Task details:
Please retype the text of every item below word for word, leaving out the pictures.
Provided entries START
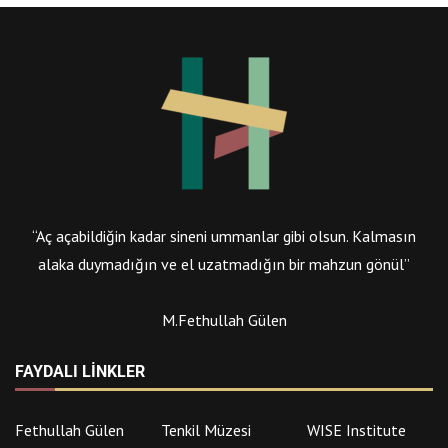
“Aç açabildiğin kadar sineni ummanlar gibi olsun. Kalmasın
alaka duymadığın ve el uzatmadığın bir mahzun gönül”
M.Fethullah Gülen
FAYDALI LINKLER
Fethullah Gülen
Tenkil Müzesi
WISE Institute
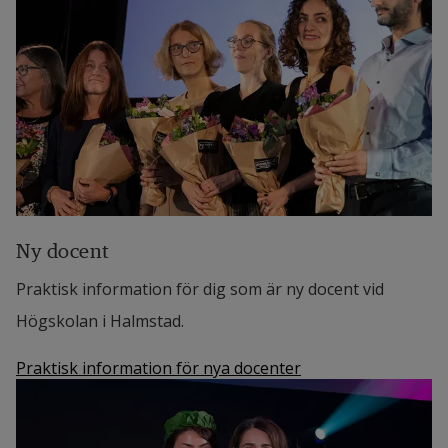
Ny docent
Praktisk information för dig som är ny docent vid
Högskolan i Halmstad.
Praktisk information för nya docenter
Provided entries END
Solution for this exercise:
“Aç açabildiğin kadar sineni ummanlar gibi olsun. Kalmasın
alaka duymadığın ve el uzatmadığın bir mahzun gönül”
M.Fethullah Gülen
FAYDALI LINKLER
Fethullah Gülen
Tenkil Müzesi
WISE Institute
Ny docent
Praktisk information för dig som är ny docent vid
Högskolan i Halmstad.
Praktisk information för nya docenter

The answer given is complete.